# THE TASK
Using the bucket-cutting thread below, say whether each statement agrees with it: (a) Oggie says the circular saw blade should be set about half an inch deeper than the bucket side is thick; (b) sheepish reports that the bucket method kept mints from spreading; (c) NickieL expects to buy dirt to fill the buckets. Answer yes or no for each, quoting the words of the thread that decide it.

# PASSAGE GIVEN
==================================================

# Best way to cut out bottom of a 5 gallon bucket?



## NickieL (Jun 15, 2007)

I want to grow some sunchokes as I really love the flavor of them but KNOW they would go wild here if I'm not careful. Plus, I love the flowers that smell like chocolate to me as well. I'm thinking I could cut out the bottom of 5 gallon buckets and bury them deep so the roots will be easy to harvest without missing any. my question is since it's pretty tough plastic on these buckets, what would you do to cut them out?


----------



## Katey (Oct 1, 2007)

A sawzall?


----------



## Katey (Oct 1, 2007)

Maybe a sabre saw if you have one would be easier.


----------



## Oggie (May 29, 2003)

Cut off the botton 3/4 inch with a circular saw using its rip fence as a guide. Set the blade depth only 1/2 an inch or so more than the bucket side is thick.


----------



## deaconjim (Oct 31, 2005)

Are you cutting on the flat part or on the round sides? If you want to cut out the flat bottom, use a jig saw.


----------



## ronbre (Apr 26, 2009)

all good info but also you could put your sunchokes in a raised bed..and they probably won't spread beyond it..esp if the bottoms of the boards are buried a little..

i have very invasive plants in raised beds and they generally stay where theya re

also the 4" plastic edgeing might work, i use that in a lot of my gardens here..find it at Menards garden center


----------



## NickieL (Jun 15, 2007)

Raised beds would cost me $$$ unless I could find some wood somewhere tossed out on the curb. I have the buckets though, which would cost me nothing and I wouldn't have to buy dirt to fill it up either, I figure I can cut each bucket in half so I won't have to dig too deep to bury them. I can borrow the tool to cut the buckets either from my neighbor or my FIL.


----------



## highlands (Jul 18, 2004)

We use a skilsaw. One person holds the saw, the other holds and rotates the bucket or barrel. The person holding the saw simply holds carefully. They do not move the saw around. Having a good base to rotate the drum on helps a lot. Get going and you can do a lot of these quickly. This works great for cutting down 50 gallon barrels to be animal feeders, waterers and such.

Do be careful when playing with power tools, provided you wish to continue doing so...

Cheers

-Walter
Sugar Mountain Farm
Pastured Pigs, Sheep & Kids
in the mountains of Vermont
Read about our on-farm butcher shop project:
http://SugarMtnFarm.com/butchershop
http://SugarMtnFarm.com/csa


----------



## HOTW (Jul 3, 2007)

I had to cut hole sout of 5 gallon buckets a year ago. I used a drill to make a hole large enough for the jugsaw to get in then went to town.


----------



## sheepish (Dec 9, 2006)

Why not just drill large holes in the bottom. Then dig a hole, put the bucket in and put the dirt back in the bucket. This is what I did with mints years ago. It has kept them from spreading.


----------



## NickieL (Jun 15, 2007)

well, I thought about that and then thought maybe if I do that when it rained it may not drain so well. We tend to get a LOT of rain at a time.


----------



## nehimama (Jun 18, 2005)

I'm lo-tech, and I'd go with HotW's advice. Drill a few holes in the bottom around the circumference (that a jigsaw blade would fit into), insert jigsaw and go to it. Heck, even one hole would get you started and allow you to finish the job. Three minutes, tops.


----------



## Cabin Fever (May 10, 2002)

Use your drill press and an adjustable hole saw bit set at 10" to 10.5" (depending on the size of your bucket)


----------

==================================================

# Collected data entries
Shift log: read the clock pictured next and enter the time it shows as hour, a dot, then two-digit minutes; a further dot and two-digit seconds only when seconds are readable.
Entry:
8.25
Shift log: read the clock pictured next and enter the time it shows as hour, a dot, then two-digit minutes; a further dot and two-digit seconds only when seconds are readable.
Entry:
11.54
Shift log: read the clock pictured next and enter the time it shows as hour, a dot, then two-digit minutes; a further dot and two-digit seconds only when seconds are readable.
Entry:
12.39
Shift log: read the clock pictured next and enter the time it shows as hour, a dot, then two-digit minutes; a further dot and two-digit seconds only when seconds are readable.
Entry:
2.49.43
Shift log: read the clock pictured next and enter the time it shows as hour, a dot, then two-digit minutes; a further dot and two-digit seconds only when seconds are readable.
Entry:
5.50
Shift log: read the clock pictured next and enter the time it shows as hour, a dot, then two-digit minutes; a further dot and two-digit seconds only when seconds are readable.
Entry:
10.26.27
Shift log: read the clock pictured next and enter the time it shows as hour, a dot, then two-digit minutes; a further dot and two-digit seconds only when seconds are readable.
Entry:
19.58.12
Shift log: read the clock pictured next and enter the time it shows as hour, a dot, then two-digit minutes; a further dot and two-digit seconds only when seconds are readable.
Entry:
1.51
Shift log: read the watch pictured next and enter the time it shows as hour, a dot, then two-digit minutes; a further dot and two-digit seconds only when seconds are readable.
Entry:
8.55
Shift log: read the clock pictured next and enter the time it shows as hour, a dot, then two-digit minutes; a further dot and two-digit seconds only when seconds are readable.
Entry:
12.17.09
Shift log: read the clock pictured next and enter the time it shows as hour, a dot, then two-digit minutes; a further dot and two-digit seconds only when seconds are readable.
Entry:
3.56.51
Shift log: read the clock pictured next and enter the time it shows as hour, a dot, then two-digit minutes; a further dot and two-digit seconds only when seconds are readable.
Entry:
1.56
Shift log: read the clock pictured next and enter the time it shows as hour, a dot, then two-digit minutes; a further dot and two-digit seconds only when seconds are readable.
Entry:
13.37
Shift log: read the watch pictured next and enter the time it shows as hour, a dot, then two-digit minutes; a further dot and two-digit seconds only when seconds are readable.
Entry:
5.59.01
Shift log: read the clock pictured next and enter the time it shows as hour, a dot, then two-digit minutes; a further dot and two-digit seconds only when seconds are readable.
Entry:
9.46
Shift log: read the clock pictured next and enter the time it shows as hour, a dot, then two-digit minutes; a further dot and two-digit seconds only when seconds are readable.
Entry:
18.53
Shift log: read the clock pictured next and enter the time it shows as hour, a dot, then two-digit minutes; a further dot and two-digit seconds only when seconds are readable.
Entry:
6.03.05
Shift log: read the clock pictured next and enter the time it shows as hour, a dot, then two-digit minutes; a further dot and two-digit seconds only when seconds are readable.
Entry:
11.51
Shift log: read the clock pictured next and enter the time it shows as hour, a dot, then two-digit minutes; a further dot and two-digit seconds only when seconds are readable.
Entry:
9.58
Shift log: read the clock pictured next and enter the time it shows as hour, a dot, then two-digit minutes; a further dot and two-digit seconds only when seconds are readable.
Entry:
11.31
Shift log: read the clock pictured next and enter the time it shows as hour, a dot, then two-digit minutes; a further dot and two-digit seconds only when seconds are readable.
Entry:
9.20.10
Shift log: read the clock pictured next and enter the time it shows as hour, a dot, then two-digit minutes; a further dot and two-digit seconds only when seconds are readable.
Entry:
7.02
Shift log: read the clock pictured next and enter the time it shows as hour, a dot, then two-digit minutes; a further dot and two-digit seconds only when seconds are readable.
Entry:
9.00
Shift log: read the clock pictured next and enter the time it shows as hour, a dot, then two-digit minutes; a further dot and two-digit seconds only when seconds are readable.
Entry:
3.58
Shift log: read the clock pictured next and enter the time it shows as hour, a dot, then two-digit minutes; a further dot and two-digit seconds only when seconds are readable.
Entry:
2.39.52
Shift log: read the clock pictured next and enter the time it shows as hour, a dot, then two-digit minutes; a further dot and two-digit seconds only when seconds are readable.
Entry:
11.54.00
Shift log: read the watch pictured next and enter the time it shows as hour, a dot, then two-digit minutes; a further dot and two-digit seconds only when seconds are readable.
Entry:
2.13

==================================================

# RESPONSE TO THE TASK
(a) Yes: "Set the blade depth only 1/2 an inch or so more than the bucket side is thick."
(b) Yes: "This is what I did with mints years ago. It has kept them from spreading."
(c) No: "I wouldn't have to buy dirt to fill it up either"